In thinking about the psychological arrangement of marriage my favourite book is a rather out of print and out-dated obscure book, Marriage Dead or Alive, by Adolf Guggenbuhl Craig. You can get hold of a second hand copy for £15; or borrow an online copy for free. I am thinking of giving a copy to the newlyweds but perhaps I’ll wait until the honey moon is over and make sure it is heavily redacted!
I cut and pasted some quotes from the internet (goodreads) below to give you a flavour.

“The marriage of Zeus and Hera can hardly be reframed into a "happy one" and yet Hera is the Goddess of marriage. Hera and Zeus could be described as quarrelsome predecessors of the Holy Family. For the Greeks they symbolized marriage par excellence.”
“Marriage is not comfortable and harmonious. Rather it is a place of individuation where a person rubs up against oneself and against the partner, bumps up against the person in love and in rejection, and in this fashion learns to know oneself, the world, good and evil, the heights and the depths.”
“For us the question is, has the marriage to do with well-being or with salvation? Is it a soteriological institution or a welfare institution?Is marriage, this opus contra natura a path to individuation or a way to well-being?”
“A marriage only works if one opens to exactly that which one would never ask for otherwise. Only through rubbing oneself sore and losing oneself is one able to learn about oneself, God, and the world. Like every soteriological pathway, that of marriage is hard and painful.”
“For those who are gifted for the soteriological pathway of marriage, it, like every such pathway, naturally offers not only trouble, work, and suffering but the deepest kind of existential satisfaction. Dante did not get to Paradiso without going through the Inferno. And so also there seldom exist "happy marriages".”

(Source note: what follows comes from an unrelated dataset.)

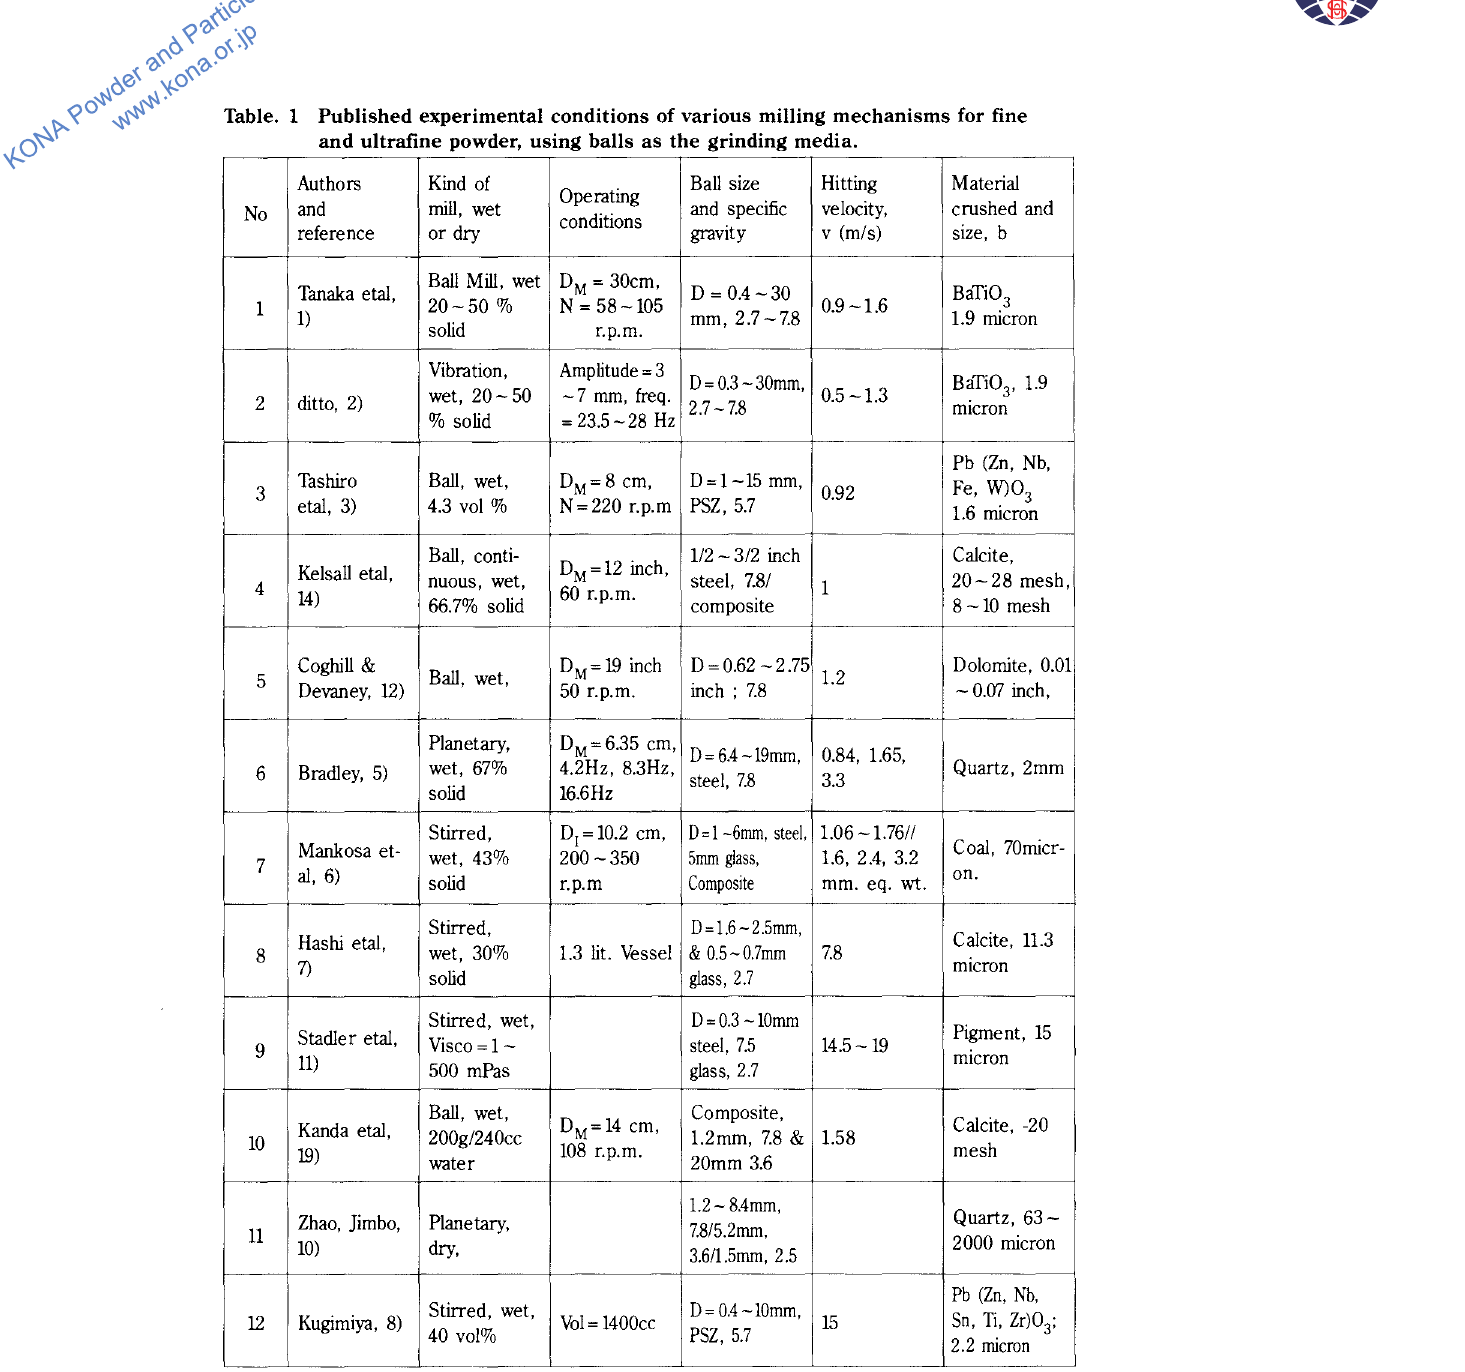
Table. 1 Published experimental conditions of various milling mechanisms for fine and ultrafine powder, using balls as the grinding media. Ball size Hitting Material and specific velocity, crushed and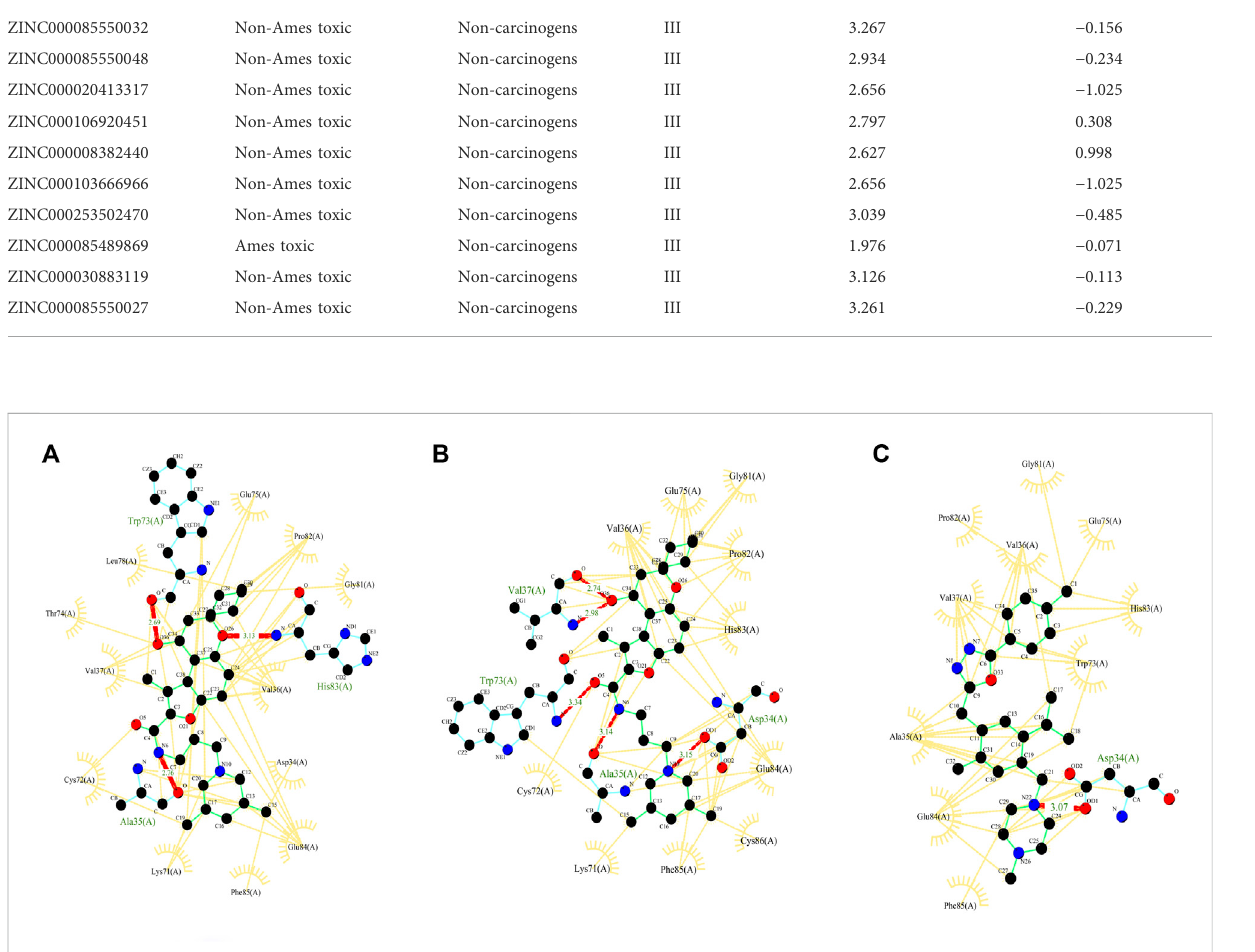
FIGURE 5 Figure showing the 2D interaction patterns (hydrogen bonds and hydrophobic interactions) of three selected complexes – molecules (A) ZINC000103666966, (B) ZINC000020413317 and (C)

“The noble images of physician and clergyman are forever accompanied by the shadow figures of quack and false prophet. Now the psychotherapist, the analyst, constitutes the meeting ground, in our day, of the images and the practices of physician and clergyman, of physical and psychic healer. It is thus that he carries a double shadow.”

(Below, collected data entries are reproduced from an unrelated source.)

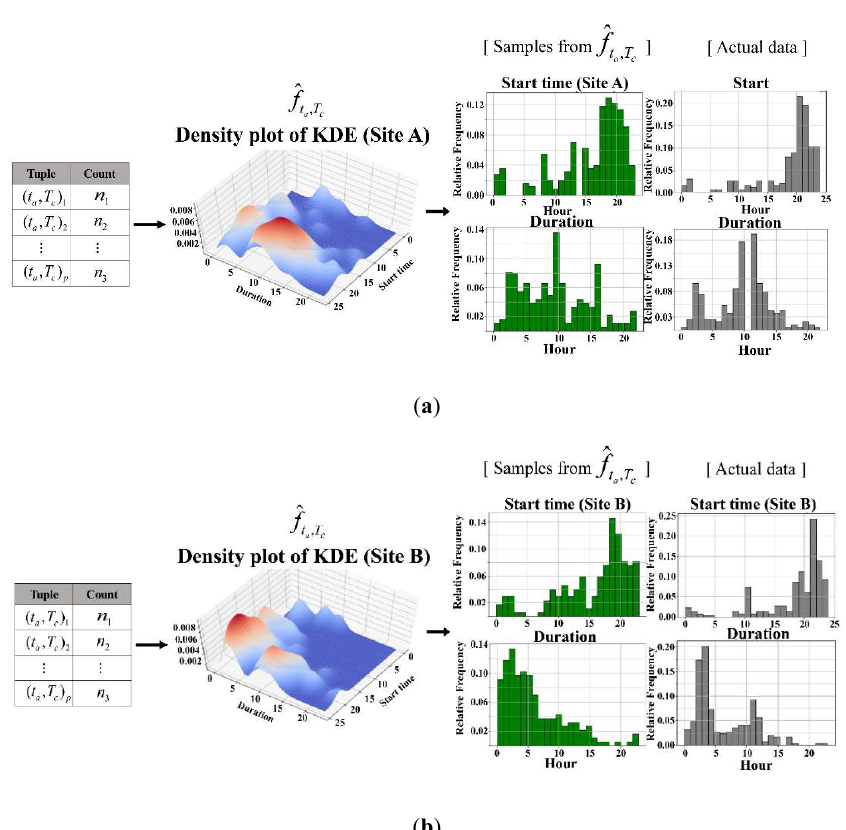
Figure 4. Results of the kernel density estimation (KDE) for probability distributions of tuples of start time of charging and charging duration: ( a ) Site A; ( b ) Site B.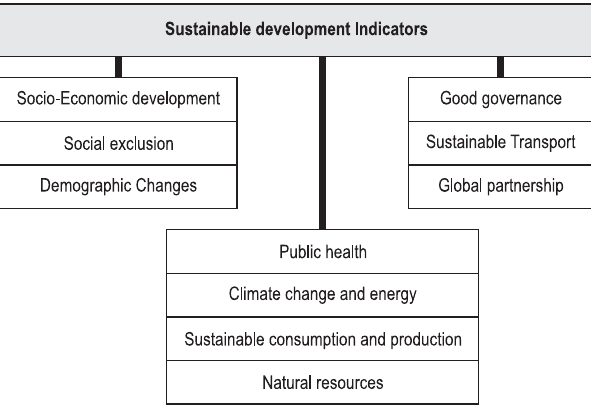
Fig. 2. Classifi cation of Sustainable development indicators (Monitoring report of the EU Sustainable development strategy 2007)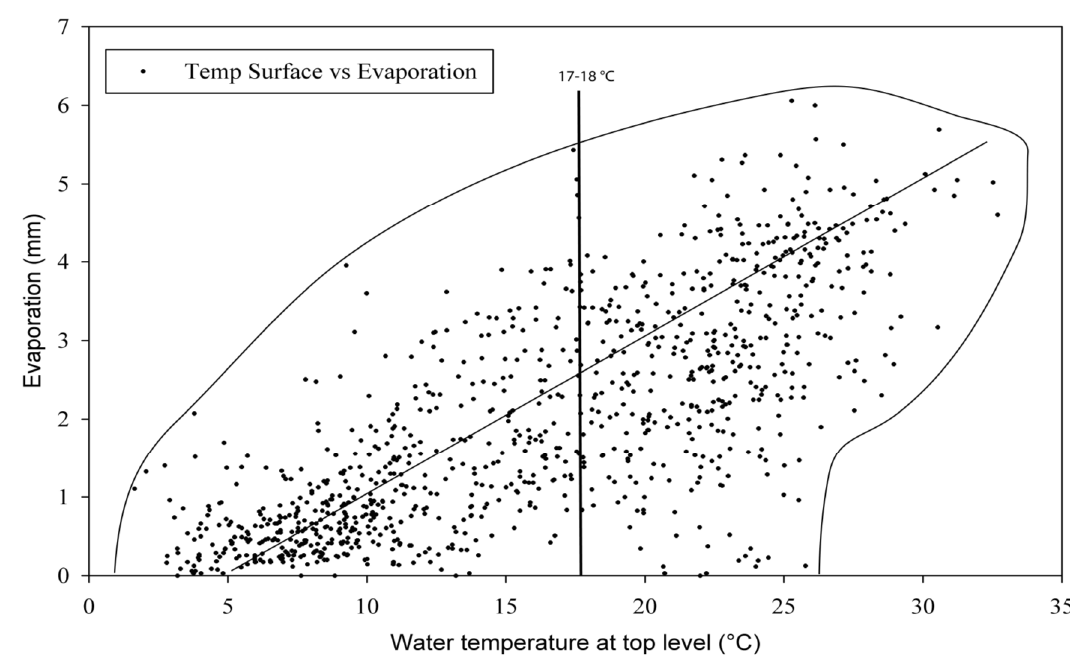
Figure 12. Evolution of evaporation with air temperature.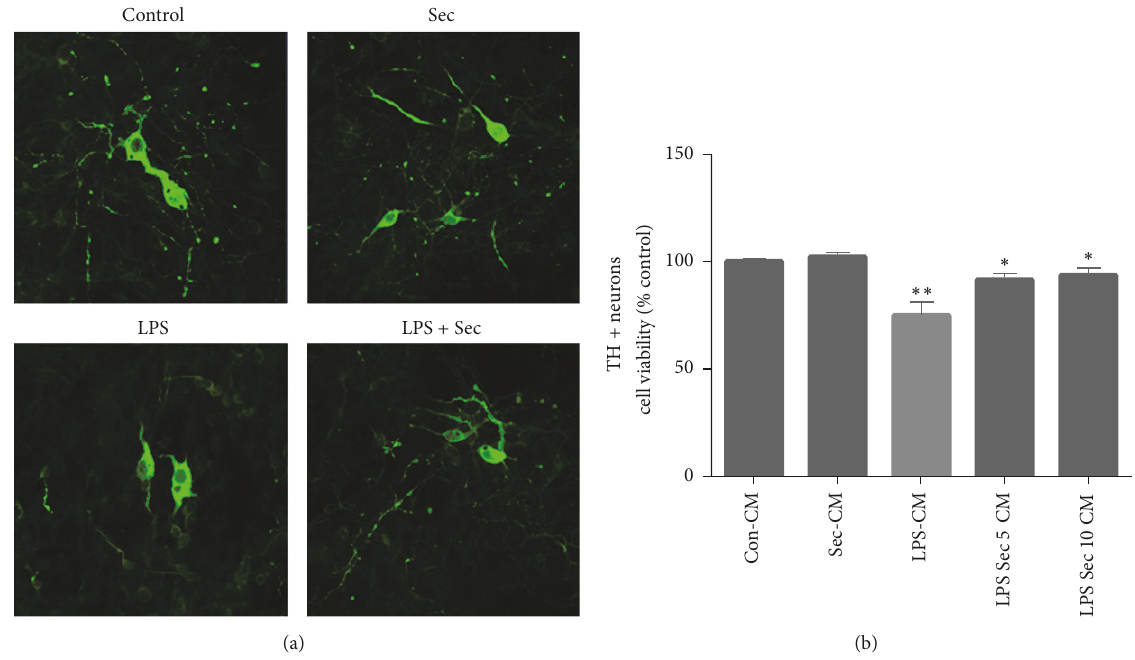
Figure 7: Securinine protects primary mesencephalic dopaminergic neurons through inhibition of BV2 cells activation. BV2 cells were stimulatedwithLPS(500 ng/mL) ± securinine(10 𝜇 M)for24h.CMfromcontrol(BV2-CM),securinine-treated(Sec-CM),LPS-treated(LPS- CM), and LPS/securinine-treated (5 and 10 𝜇 M; LPS + Sec 5 𝜇 M-CM, LPS + Sec 10 𝜇 M-CM) BV2 cells was added to primary mesencephalic cultures. After 72 h, cultures were immunostained for TH + neurons (a) and the number of TH + neurons was counted (b). Data are expressed as mean ± SD, 𝑛 = 4 ; ∗∗ 𝑃 < 0.01 , compared with control-CM group, ∗ 𝑃 < 0.05 , compared with LPS-CM group.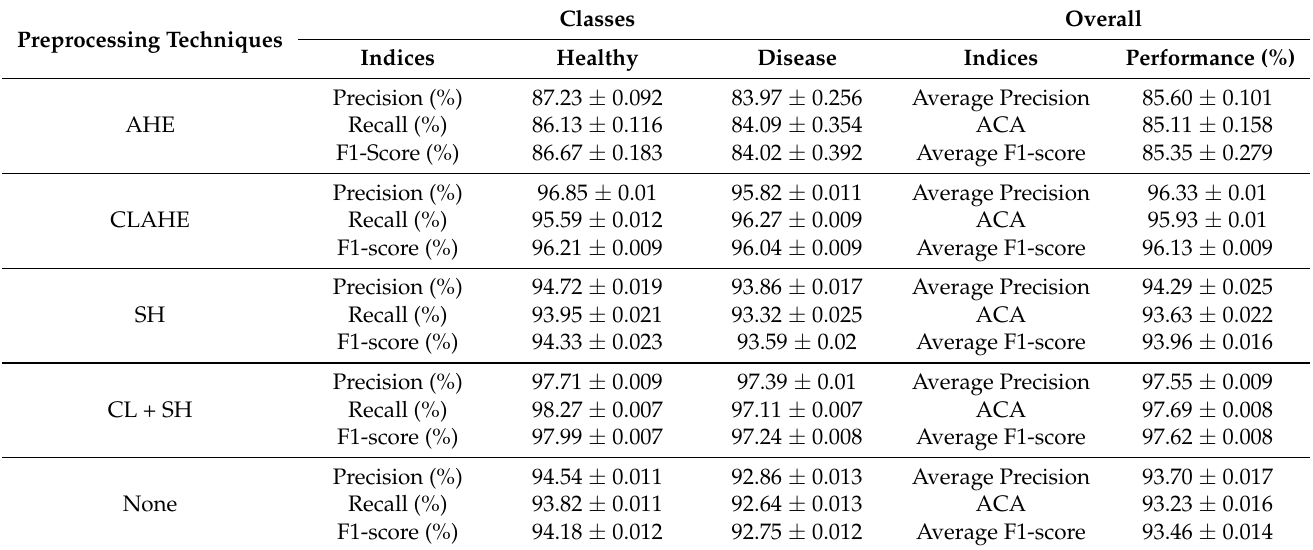
Table 4. ResNet-50 classification with GAN-based on different preprocessing techniques Preprocessing Techniques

“Through the act of getting married, one has taken on the task of mutual confrontation until death.”
“Many marriages dry up and miss the path to individuation because the couples try to ease their situations through excluding and representing their most essential characteristics, whether these be peculiar sexual wishes, neurotic traits, or whatever. The more one confronts everything, the more interesting and fruitful becomes the path to individuation.”
“Many of the pains and efforts taken to deal with the contemporary marriage are dominated by considerations of well-being, happiness, and biology. This corresponds to the position of contemporary psychology, which distinguishes itself through a deep skepticism amounting to a rejection of anything transcendent.”
“The central issue in the marriage is not well-being or happiness. It is, as this book has tried to demonstrate, salvation. Marriage involves not only a man and a woman who happily love each other and raise offspring together, but rather two people who are trying to individuate, to find their soul's salvation.”
“We are creatures whose behavior cannot be simply explained as a striving for survival and happiness, for release of tension and contentment.”

“Marriage is one salvation pathway among many, although it contains different possibilities.”

“As soon as we confront concrete marriages with other foreign images-such as well-being, happiness, a home for children-marriage appears to be senseless, withered, moribund, and kept alive largely by a great apparatus of psychologists and marriage counselors. Marriage is dead. Long live marriage!”